Как бы ни были многочисленны оттенки внутри монофизитства, одно всегда оставалось общим для всех монофизитов: Христос — истинный Бог, но не истинный человек; в конечном пределе человеческое в Христе — только видимость; так монофизитство сводится к некоему докетизму.
И несторианство, и монофизитство суть две проявившиеся в Церкви дохристианские тенденции, которые с тех пор не переставали угрожать христианству: с одной стороны — гуманистическая культура Запада, это наследие Афин и Рима; с другой — космический иллюзионизм и чистая самоуглубленность древнего Востока с его Абсолютом, в котором все растворяется (образ льда и воды — классическая для Индии иллюстрация соотношения конечного и бесконечного). С одной стороны, человеческое замыкается в самом себе, с другой — оно поглощается Божеством.
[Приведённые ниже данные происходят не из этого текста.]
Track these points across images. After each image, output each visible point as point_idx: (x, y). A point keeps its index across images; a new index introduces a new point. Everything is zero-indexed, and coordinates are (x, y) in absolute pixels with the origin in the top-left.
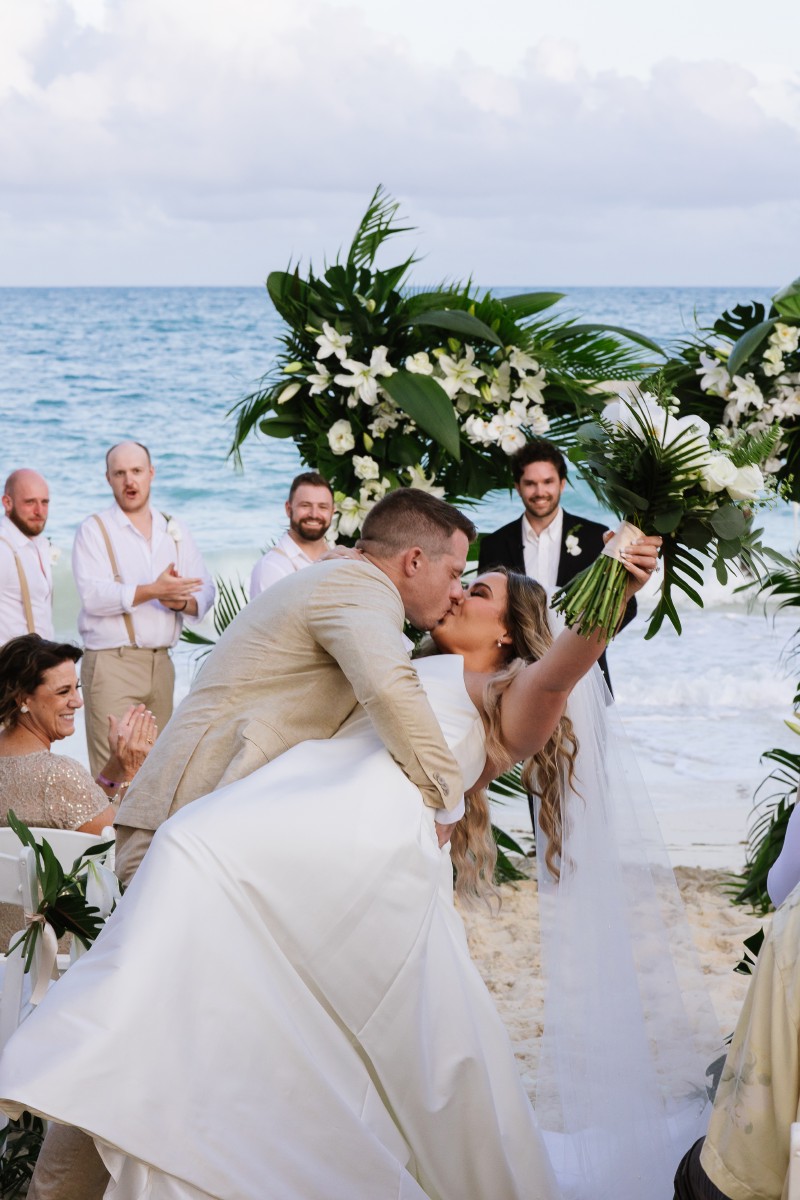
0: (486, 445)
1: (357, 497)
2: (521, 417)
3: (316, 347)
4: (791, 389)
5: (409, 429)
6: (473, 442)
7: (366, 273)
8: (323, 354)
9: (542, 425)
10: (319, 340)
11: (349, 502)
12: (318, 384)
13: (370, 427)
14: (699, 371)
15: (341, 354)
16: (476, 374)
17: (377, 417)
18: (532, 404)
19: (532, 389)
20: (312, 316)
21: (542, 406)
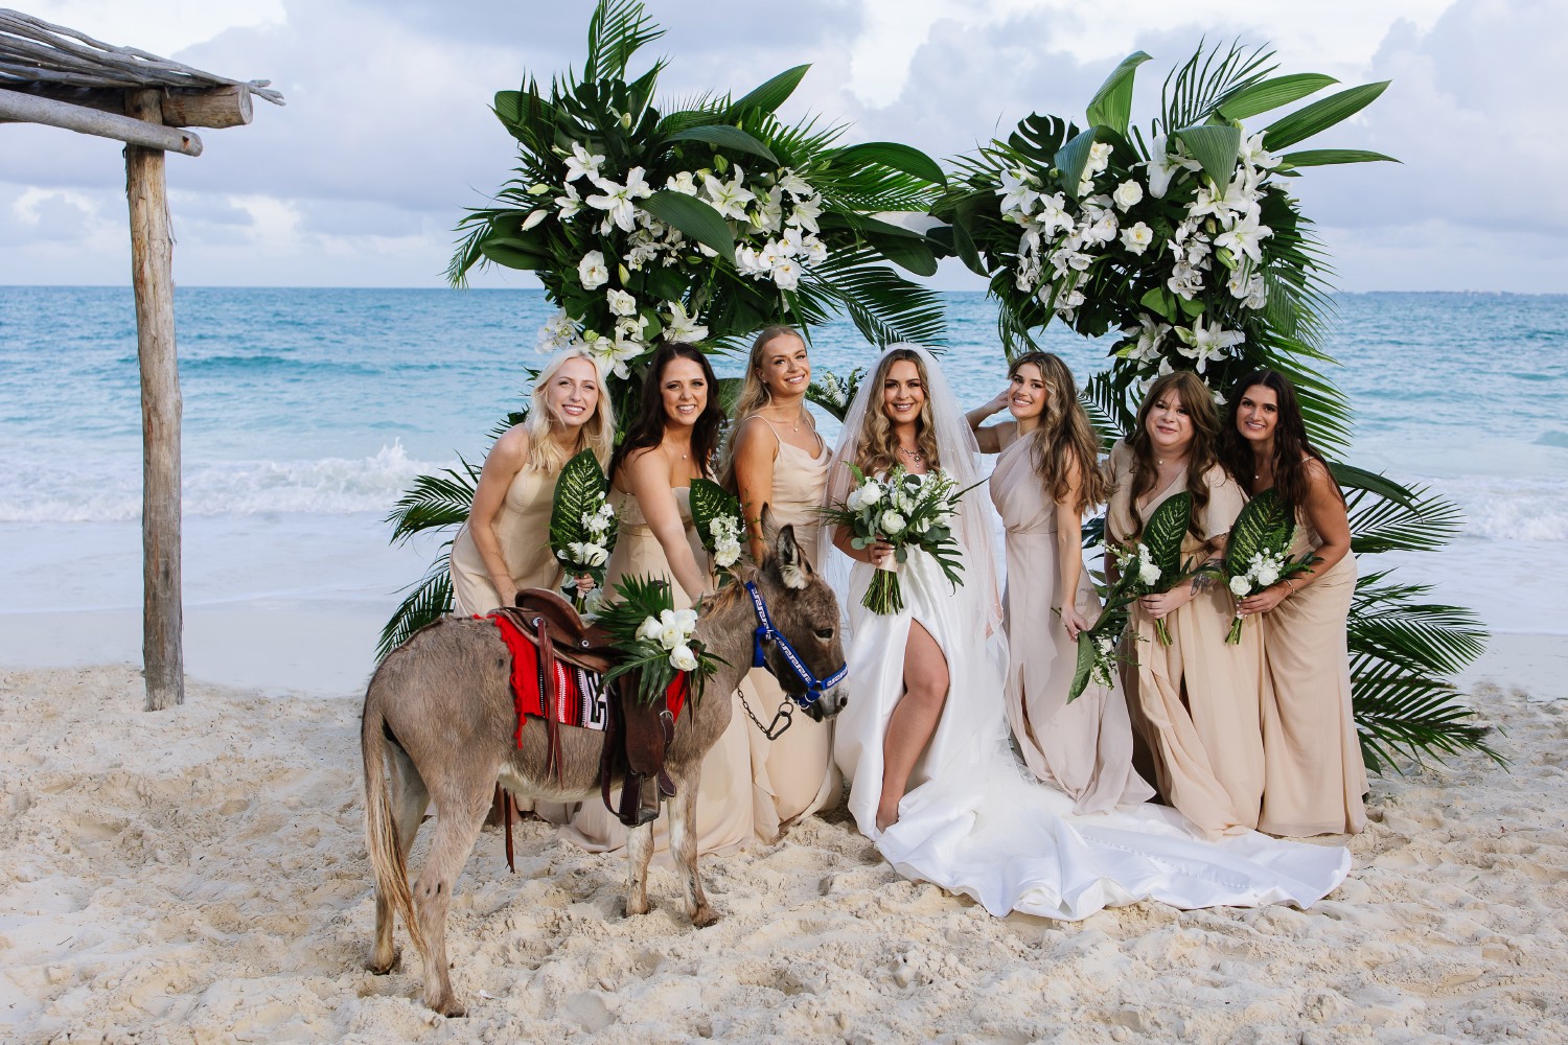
0: (756, 278)
1: (612, 336)
2: (795, 247)
3: (566, 169)
4: (1101, 212)
5: (668, 261)
6: (741, 275)
7: (620, 85)
8: (572, 176)
9: (819, 253)
10: (569, 162)
11: (603, 341)
12: (568, 208)
13: (626, 258)
14: (998, 192)
15: (593, 177)
16: (747, 196)
17: (633, 247)
18: (806, 233)
19: (806, 216)
20: (559, 135)
21: (817, 236)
Между двумя этими противоположными искушениями Халкидонский догмат определяет по отношению ко Христу — истинному Богу и истинному человеку — истину Бога и истину человека, определяет тайну их единства без разлучения или поглощения. "Итак, последуя святым отцам, все согласно поучаем исповедовать одного и того же Сына, Господа вашего Иисуса Христа, совершенного по Божеству, совершенного по человечеству, истинного Бога, истинного человека, одного и того же, из разумной души и тела, единосущного Отцу по Божеству и единосущного нам по человечеству, во всем подобного нам, кроме греха, рожденного прежде всего от Отца по Божеству, а в последние дни ради нас и ради нашего спасения от Марии Девы Богородицы по человечеству, одного и того же Христа, Сына Господа, Единородного, в двух естествах, неслитно, неизменно, нераздельно, неразлучно познаваемого, так что соединением нисколько не нарушается различие двух естеств, но тем более сохраняется свойство каждого естества и соединяется в одно Лицо, в одну Ипостась, — не на два лица рассекаемого или разделяемого; но одного и того же Сына, единородного, Бога Слова, Господа Иисуса Христа".
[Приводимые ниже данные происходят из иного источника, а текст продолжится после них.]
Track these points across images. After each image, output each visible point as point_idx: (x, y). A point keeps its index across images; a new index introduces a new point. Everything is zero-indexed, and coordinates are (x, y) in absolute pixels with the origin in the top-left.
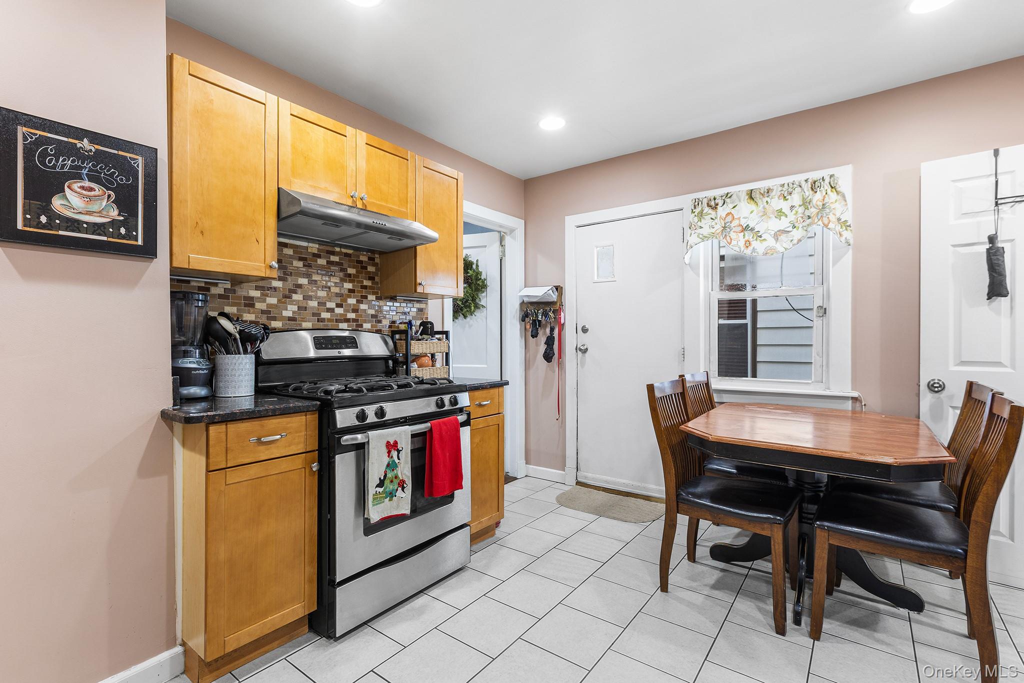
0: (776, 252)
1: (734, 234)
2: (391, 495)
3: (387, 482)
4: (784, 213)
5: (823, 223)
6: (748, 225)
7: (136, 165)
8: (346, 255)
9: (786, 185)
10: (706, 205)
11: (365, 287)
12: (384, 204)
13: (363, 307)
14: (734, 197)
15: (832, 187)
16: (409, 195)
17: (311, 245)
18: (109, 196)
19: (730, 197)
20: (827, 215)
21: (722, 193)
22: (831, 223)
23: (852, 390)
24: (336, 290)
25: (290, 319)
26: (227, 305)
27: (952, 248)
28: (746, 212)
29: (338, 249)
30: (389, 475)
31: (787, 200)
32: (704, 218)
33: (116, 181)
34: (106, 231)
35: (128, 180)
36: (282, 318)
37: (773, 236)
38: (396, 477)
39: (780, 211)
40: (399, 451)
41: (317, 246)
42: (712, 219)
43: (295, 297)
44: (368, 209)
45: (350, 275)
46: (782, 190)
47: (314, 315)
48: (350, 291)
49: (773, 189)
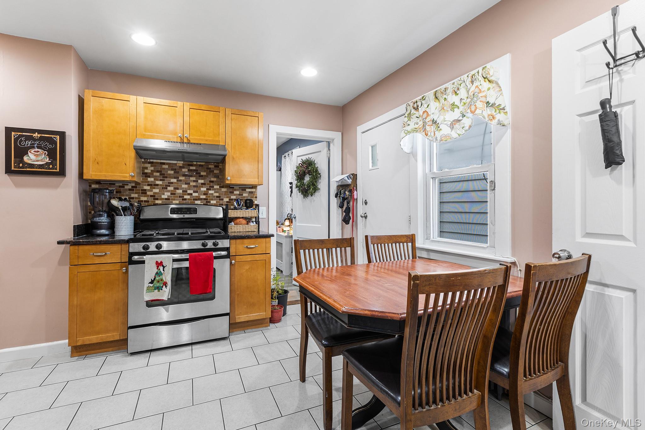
0: (450, 138)
1: (429, 127)
2: (159, 289)
3: (155, 282)
4: (457, 105)
5: (470, 111)
6: (434, 119)
7: (56, 140)
8: (200, 165)
9: (456, 83)
10: (412, 108)
11: (212, 182)
12: (203, 138)
13: (210, 192)
14: (427, 99)
15: (485, 78)
16: (220, 131)
17: (178, 162)
18: (45, 153)
19: (425, 99)
20: (474, 103)
22: (477, 109)
23: (512, 256)
24: (194, 184)
25: (166, 199)
26: (133, 194)
27: (578, 118)
28: (434, 107)
29: (195, 163)
30: (157, 278)
31: (457, 94)
32: (412, 118)
33: (48, 147)
34: (44, 167)
35: (53, 146)
36: (162, 199)
37: (449, 125)
38: (162, 280)
39: (453, 104)
40: (164, 267)
41: (182, 162)
42: (417, 117)
43: (169, 188)
44: (191, 141)
45: (202, 176)
46: (453, 87)
47: (180, 197)
48: (202, 184)
49: (448, 88)
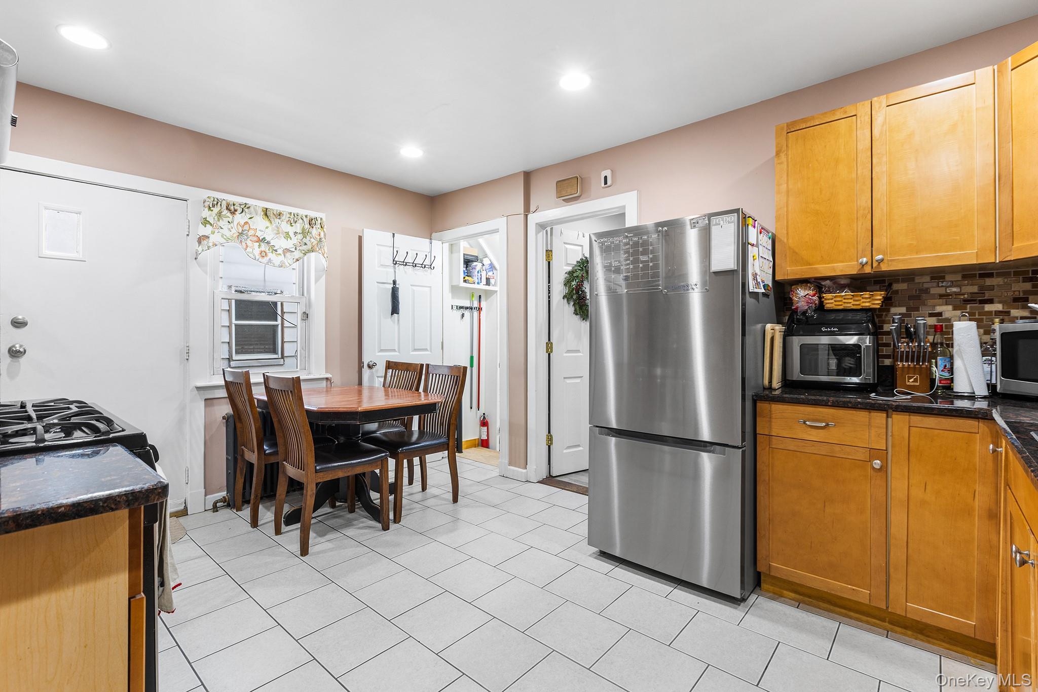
1: (250, 242)
6: (264, 238)
9: (293, 214)
10: (225, 208)
14: (252, 209)
15: (321, 227)
19: (248, 208)
21: (241, 201)
23: (326, 373)
27: (377, 284)
28: (260, 225)
31: (292, 226)
32: (221, 219)
39: (287, 233)
42: (229, 222)
46: (289, 217)
49: (283, 214)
"Неслитно, неизменно, нераздельно, неразлучно" — так соединены две природы в Лице Христа, причем первые два определения направлены против монофизитов, два последние — против несториан. По существу все четыре определения негативны: ασυγχυτως, ατρεπτος, αδιαιρετος, αχωριστος; они апофатически очерчивают тайну воплощения, но запрещают нам представить себе "как" этой тайны. Христос — всецело Бог: Младенцем в яслях или умирая на кресте, Он не перестает быть причастным троичной полноте и в Своем вездесущии и могуществе управлять вселенной. "Во гробе плотски, во аде же с душею яко Бог, в раи же с разбойником, и на престоле был еси, Христе, со Отцем и Духом, вся исполняяй, Неописанный", — восклицает литургия святого Иоанна Златоуста. Ибо, с другой стороны, человечество Христа — это всецело наше человечество; оно Ему не присуще по превечному Его рождению, но Божественное Лицо создало его в Себе в лоне Марии. Итак, у Христа две воли, два разума, два образа действия, но они всегда соединены в одном Лице. В каждом Его действии присутствуют две энергии: энергия Божественная и энергия человеческая. Поэтому всегда останутся тщетными всякие попытки строить какую-то "психологию" Христа и воспроизводить в книгах "О жизни Иисуса" Его "душевные состояния". Мы не можем ни догадываться, ни вообразить (и в этом также смысл четырех отрицаний Халкидонской формулы), "как Божество и человечество существовали в одной и той же Личности, тем более — повторим еще раз, что Христос — не "человеческая личность". Его человечество не имеет своей ипостаси среди бесчисленных человеческих ипостасей. У Него, как и у нас, тело, как и у нас — душа, как и у нас — дух, но ведь наша личность не есть этот "состав", личность живет через тело, душу и дух, и за их пределами; они всегда только составляют ее природу. И если человек как личность может выйти из мира, то Сын Божий Своею Личностью может в него войти; потому что Личность, чья природа Божественна, "воипостазирует" природу человеческую, как скажет в VI веке Леонтий Византийский.